HealthCare Royalty Partners raises $1.5 billion for third fund

The fund is 50 percent larger than the firm’s previous vehicle

Connecticut-based HealthCare Royalty Partners has raised $1.5 billion for its third fund. The fund has been in market since 2013 and beat its target.

The firm’s most recent fund closed on $1 billion in 2011, according to Private Equity International’s research and analytics division.

“Similar to our prior two funds, we will continue to invest in assets across the healthcare spectrum – pharmaceutical, biotechnology, specialty pharmaceutical, and medical device/diagnostics sectors,” Clarke Futch, founding managing director at HealthCare Royalty Partners, tells Private Equity International.

Fund III’s limited partner base includes investors throughout the U.S., Canada, Europe, Australia and the Middle East, representing public and corporate pension funds, sovereign wealth funds, financial institutions, foundations, and endowments.

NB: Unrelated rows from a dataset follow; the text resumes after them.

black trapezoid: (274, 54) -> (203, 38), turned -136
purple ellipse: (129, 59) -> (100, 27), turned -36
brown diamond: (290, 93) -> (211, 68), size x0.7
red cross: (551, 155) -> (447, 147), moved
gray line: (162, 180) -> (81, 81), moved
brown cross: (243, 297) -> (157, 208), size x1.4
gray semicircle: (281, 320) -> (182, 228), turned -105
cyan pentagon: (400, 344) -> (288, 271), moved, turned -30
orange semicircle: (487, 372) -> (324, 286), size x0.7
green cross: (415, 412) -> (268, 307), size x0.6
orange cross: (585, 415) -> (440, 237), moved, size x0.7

“We have made three investments from Fund III so far. The most recent was a €45 million investment in Cardiorentis, a Swiss biotech company conducting a Phase III trial for acute heart failure,” Futch says. “The second was a $30 million deal to acquire certain royalty and milestone rights related to the commercialization of Orenitram (treprostinil) Extended-Release Tablets which is marketed by United Therapeutics Corporation.”

The third investment was not disclosed.

In addition to the assets mentioned above, Fund III will also be looking at companies in cardiovascular, diabetes, cystic fibrosis and orphan diseases, Futch added.

The firm is also invested in Healthcare royalties, a market which has seen significant growth in recent years. Based on an HC Royalty’s internal analysis of deal activity, 2014 is outpacing 2013's record-breaking year with $3.3 billion in transaction volume announced through mid-October. Over the past decade, the senior investment team has completed more than 60 royalty investments valued in excess of $2.5 billion.